During the lockdown, patients without reliable internet access are forced to make a difficult choice: Is it better to put off necessary care or expose yourself to infection when your health may already be compromised?

“We’re worried they’re so afraid of coming in that they’ll stay at home,” even if they’re having a heart attack or a stroke, says Julia Loewenthal, a geriatrician at Brigham and Women's. “That’s my number one concern: patients we can’t reach.” Loewenthal says some of her older patients don’t have at-home internet or even a landline phone. When one patient didn’t answer phone calls, Loewenthal grew concerned enough to ask police to do a welfare check. The patient was fine. “She was just trying to save her minutes,” Loewenthal says.

Struggling to Connect

Pediatric kidney specialist Ray Bignall typically looks forward to appointments with immigrant families.

Located in Columbus, Ohio, Bignall sees a variety of patients: the city’s underserved communities of color, the country’s second largest Somali population, and rural patients who drive several hours from the foothills of Appalachia for care. When Bignall meets with immigrant families, he shares that his own parents came to the US from Jamaica. There’s a particular joy, he says, in overcoming language barriers, sometimes through an interpreter, and expressing warmth through eye contact and hand-holding. “I can connect with them on some level, and the interaction is so organic,” Bignall says. Today, with most of his practice conducted over the phone or videoconference, it can be a struggle to connect at all. “All of those things that I do that help add richness to my encounters, I can’t do anymore.”

Since Covid-19 upended his practice, he’s watched patients—in particular minority, low-income, and rural patients—struggle to download apps or loop interpreters onto phone consults. He’s canceled visits because of inadequate Wi-Fi; on some calls he spends as much time guiding families through the technology as he does helping with their medical concerns. “When I call my suburban families, it’s no problem. It’s a fun Zoom visit,” Bignall says. But for the others, tech issues consume appointment slots.

At night, he and his wife, a pediatric psychologist, bemoan the challenges of reaching patients with obstacles to care, such as transportation access, food insecurity, or language barriers. “We see these things clustering together,” he says. “These families are already getting the short end of the stick.” Now they’re being asked to devote limited resources to bridge the digital divide between them and medical care. “It’s daunting for a lot of families, and they just don’t have the time or means to navigate the change,” Bignall says.

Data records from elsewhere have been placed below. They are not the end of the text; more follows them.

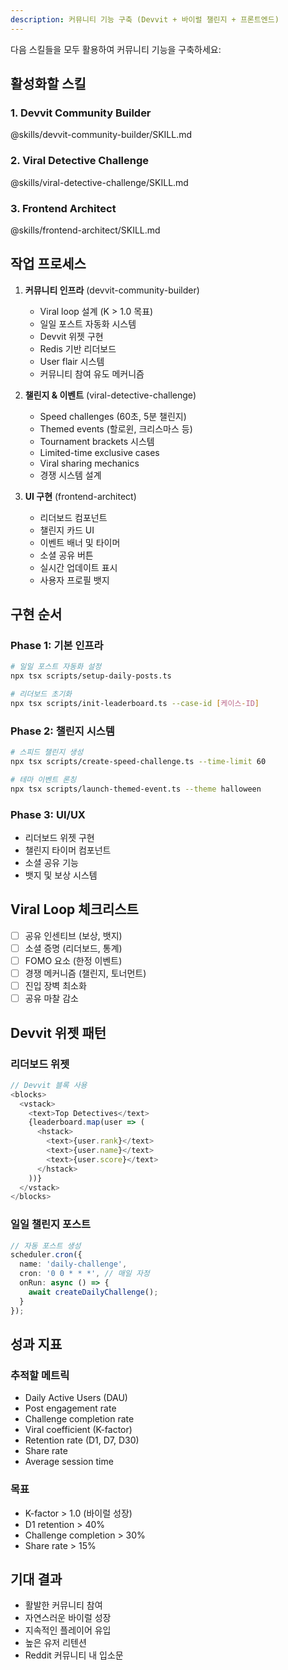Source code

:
 ```yaml
---
description: 커뮤니티 기능 구축 (Devvit + 바이럴 챌린지 + 프론트엔드)
---
```


다음 스킬들을 모두 활용하여 커뮤니티 기능을 구축하세요:

## 활성화할 스킬

### 1. Devvit Community Builder
@skills/devvit-community-builder/SKILL.md

### 2. Viral Detective Challenge
@skills/viral-detective-challenge/SKILL.md

### 3. Frontend Architect
@skills/frontend-architect/SKILL.md

## 작업 프로세스

1. **커뮤니티 인프라** (devvit-community-builder)
   - Viral loop 설계 (K > 1.0 목표)
   - 일일 포스트 자동화 시스템
   - Devvit 위젯 구현
   - Redis 기반 리더보드
   - User flair 시스템
   - 커뮤니티 참여 유도 메커니즘

2. **챌린지 & 이벤트** (viral-detective-challenge)
   - Speed challenges (60초, 5분 챌린지)
   - Themed events (할로윈, 크리스마스 등)
   - Tournament brackets 시스템
   - Limited-time exclusive cases
   - Viral sharing mechanics
   - 경쟁 시스템 설계

3. **UI 구현** (frontend-architect)
   - 리더보드 컴포넌트
   - 챌린지 카드 UI
   - 이벤트 배너 및 타이머
   - 소셜 공유 버튼
   - 실시간 업데이트 표시
   - 사용자 프로필 뱃지

## 구현 순서

### Phase 1: 기본 인프라
```bash
# 일일 포스트 자동화 설정
npx tsx scripts/setup-daily-posts.ts

# 리더보드 초기화
npx tsx scripts/init-leaderboard.ts --case-id [케이스-ID]
```

### Phase 2: 챌린지 시스템
```bash
# 스피드 챌린지 생성
npx tsx scripts/create-speed-challenge.ts --time-limit 60

# 테마 이벤트 론칭
npx tsx scripts/launch-themed-event.ts --theme halloween
```

### Phase 3: UI/UX
- 리더보드 위젯 구현
- 챌린지 타이머 컴포넌트
- 소셜 공유 기능
- 뱃지 및 보상 시스템

## Viral Loop 체크리스트

- [ ] 공유 인센티브 (보상, 뱃지)
- [ ] 소셜 증명 (리더보드, 통계)
- [ ] FOMO 요소 (한정 이벤트)
- [ ] 경쟁 메커니즘 (챌린지, 토너먼트)
- [ ] 진입 장벽 최소화
- [ ] 공유 마찰 감소

## Devvit 위젯 패턴

### 리더보드 위젯
```typescript
// Devvit 블록 사용
<blocks>
  <vstack>
    <text>Top Detectives</text>
    {leaderboard.map(user => (
      <hstack>
        <text>{user.rank}</text>
        <text>{user.name}</text>
        <text>{user.score}</text>
      </hstack>
    ))}
  </vstack>
</blocks>
```

### 일일 챌린지 포스트
```typescript
// 자동 포스트 생성
scheduler.cron({
  name: 'daily-challenge',
  cron: '0 0 * * *', // 매일 자정
  onRun: async () => {
    await createDailyChallenge();
  }
});
```

## 성과 지표

### 추적할 메트릭
- Daily Active Users (DAU)
- Post engagement rate
- Challenge completion rate
- Viral coefficient (K-factor)
- Retention rate (D1, D7, D30)
- Share rate
- Average session time

### 목표
- K-factor > 1.0 (바이럴 성장)
- D1 retention > 40%
- Challenge completion > 30%
- Share rate > 15%

## 기대 결과

- 활발한 커뮤니티 참여
- 자연스러운 바이럴 성장
- 지속적인 플레이어 유입
- 높은 유저 리텐션
- Reddit 커뮤니티 내 입소문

Since the pandemic forced Bignall to shift toward telemedicine, he says, his patient volume has “precipitously dropped.” He hopes patients will return once the virus recedes. “The internet is no longer a luxury. It’s now a necessity,” Bignall says. “I don’t think anybody in 2020 would claim not having internet in their home would be OK. We’ve got to start thinking about access to internet as a utility, just like power and water and sewer.”

To that end, Rodriguez suggests clinics should routinely screen for connectivity when patients reach the front desk. That’s not yet standard practice—meaning many health care systems don’t know which families can easily videoconference, and which are sharing a limited number of monthly minutes on a smartphone. “Let’s just get a sense of where our patients are,” he says. “Most places are not even doing that.”

Harwell has also been thinking about her clinic’s post-pandemic future. In April, she applied for a Cleveland Foundation grant for 200 tablets for patients in her practice who don’t have smartphones or home computers. This month, she hopes to ramp up her in-person visits. But she knows telemedicine, in some shape or form, is here to stay—especially if we see another wave of Covid-19, as predicted by public health experts. “We will get through this pandemic,” she says. “But what will we do about what it’s highlighted?”